= DATA SECTION =
Start of Block
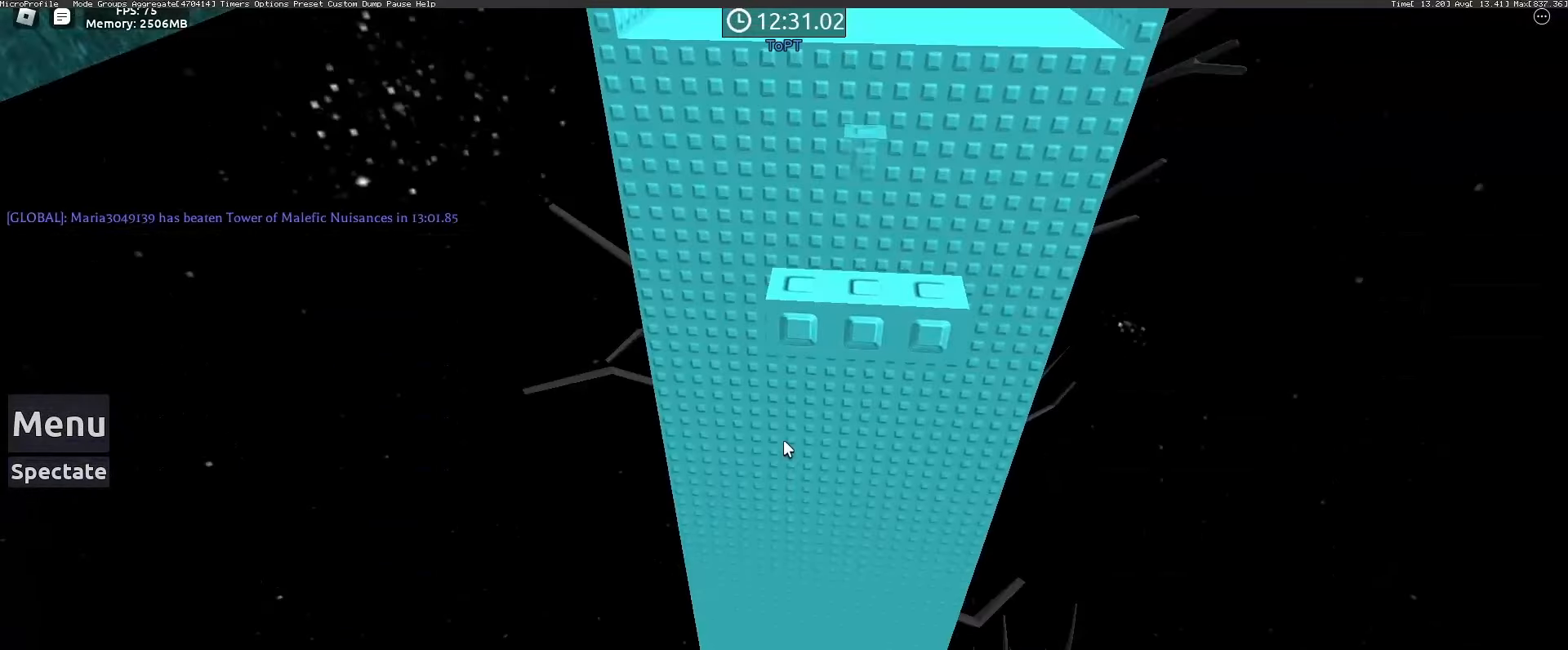
{"keys": ["w"], "mouse": [], "events": [[183, "w", "down"], [267, "space", "down"], [367, "space", "up"]]}
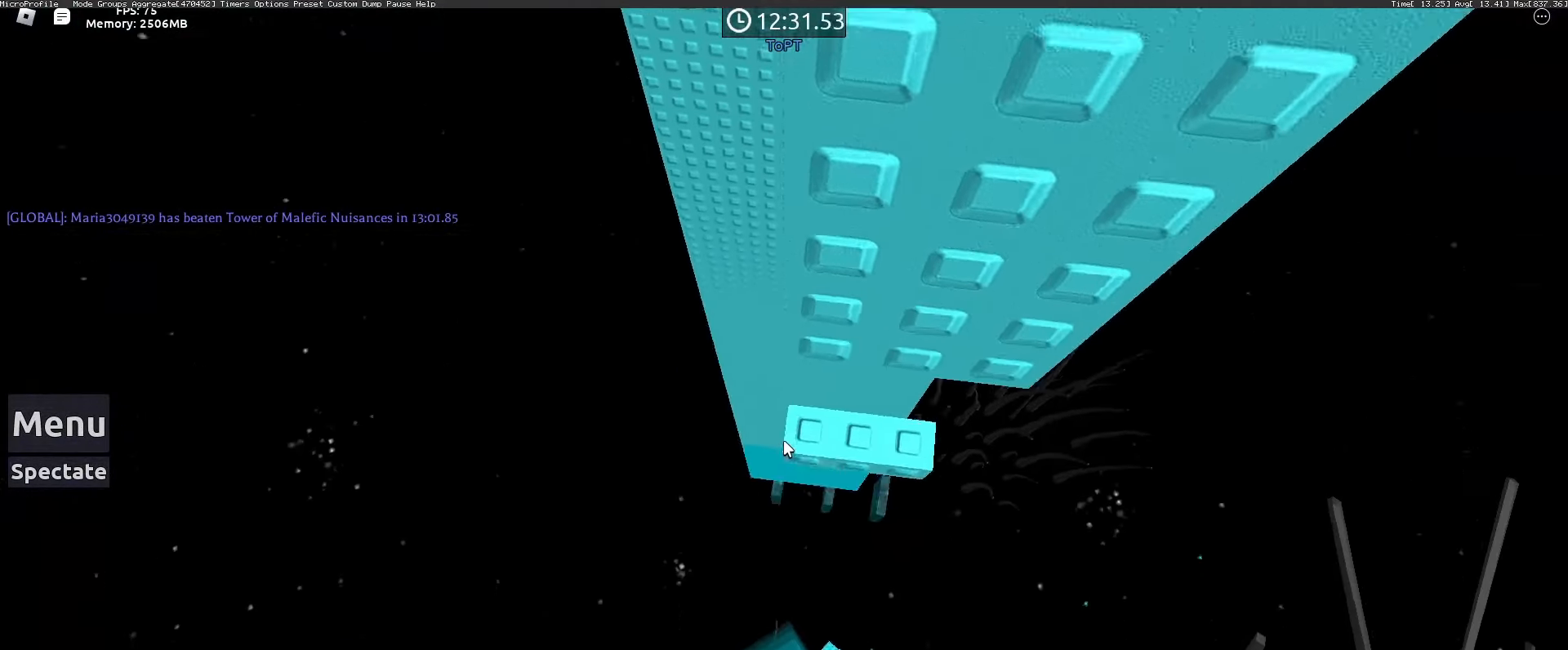
{"keys": [], "mouse": [], "events": [[50, "w", "up"], [183, "w", "down"], [383, "w", "up"]]}
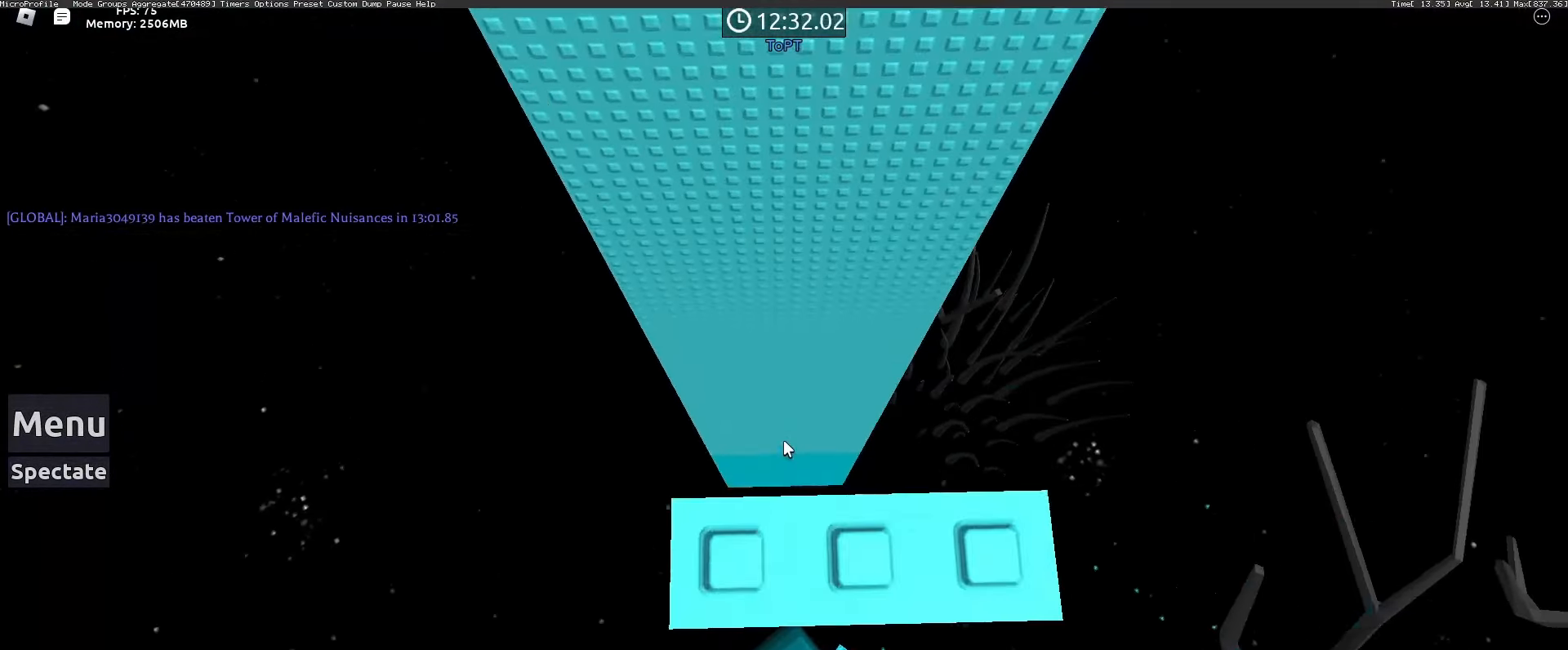
{"keys": [], "mouse": [], "events": [[167, "mouse_wheel", "down"], [167, "shift", "down"], [217, "shift", "up"], [300, "mouse_wheel", "up"]]}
End of Block
Write out every line of the listing exactly as written, and leave the pictures out.

{"keys": ["w"], "mouse": [], "events": [[183, "w", "down"], [267, "space", "down"], [367, "space", "up"]]}
{"keys": [], "mouse": [], "events": [[50, "w", "up"], [183, "w", "down"], [383, "w", "up"]]}
{"keys": [], "mouse": [], "events": [[167, "mouse_wheel", "down"], [167, "shift", "down"], [217, "shift", "up"], [300, "mouse_wheel", "up"]]}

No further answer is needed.